= Trutex =

School uniform supplier

Trutex Ltd is a school uniform supplier based in Clitheroe, Lancashire. The business has been manufacturing and supplying uniforms for over 150 years and is the United Kingdom's first Carbon Neutral specialist schoolwear provider. Trutex is a member of the Schoolwear Association.

== History ==
Established in 1865 as Clitheroe Shirtings Ltd, the company weaved fabrics for nearby businesses, and in 1900 started to produce school uniform items after an increase in the number of schools introducing uniform. In 1920, the company was purchased by W. H. Charnley, with its head office based in Grindleton, which was the company's headquarters for the next 70 years. The brand name 'Trutex' was introduced in the mid 1920s; it became so popular that the company changed its name to Trutex in 1965.
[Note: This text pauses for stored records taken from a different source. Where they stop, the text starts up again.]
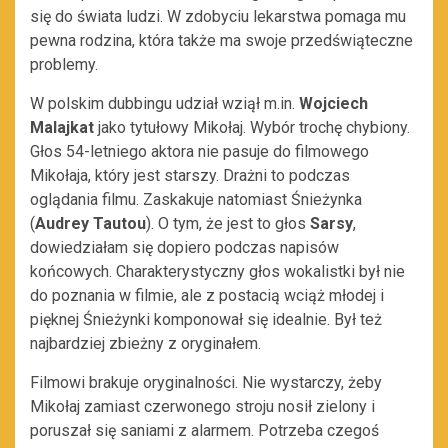
się do świata ludzi. W zdobyciu lekarstwa pomaga mu
pewna rodzina, która także ma swoje przedświąteczne
problemy.
W polskim dubbingu udział wziął m.in.
Wojciech
Malajkat
jako tytułowy Mikołaj. Wybór trochę chybiony.
Głos 54-letniego aktora nie pasuje do filmowego
Mikołaja, który jest starszy. Drażni to podczas
oglądania filmu. Zaskakuje natomiast Śnieżynka
(
Audrey Tautou
). O tym, że jest to głos
Sarsy
,
dowiedziałam się dopiero podczas napisów
końcowych. Charakterystyczny głos wokalistki był nie
do poznania w filmie, ale z postacią wciąż młodej i
pięknej Śnieżynki komponował się idealnie. Był też
najbardziej zbieżny z oryginałem.
Filmowi brakuje oryginalności. Nie wystarczy, żeby
Mikołaj zamiast czerwonego stroju nosił zielony i
poruszał się saniami z alarmem. Potrzeba czegoś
In the late 1960s, the company was floated on the stock exchange. The business, then owned by Tootal Broadhurst Lee started to move production overseas. Trutex was then taken over by Coats Viyella in the late 1980s. During the 1990s the business failed to meet demand of their core garments and the company made a loss for the first time. It was in 1992 that Trutex head office moved to its now current location of Jubilee Mill, Clitheroe.

Trutex went through a management buyout in 2005. After another five years the business was acquired by investment company Endless LLP in 2010. Expansion has since taken place through the introduction of new brands such as AKOA sportswear in 2011 and the acquisition of John Hall Schoolwear in 2013 which saw Trutex return to UK manufacturing for the first time in over a decade.

== Organisation ==
Trutex employs over 120 people at their head office and offshore which supplies uniform across the UK and internationally. Trutex celebrated its 150th anniversary in 2015.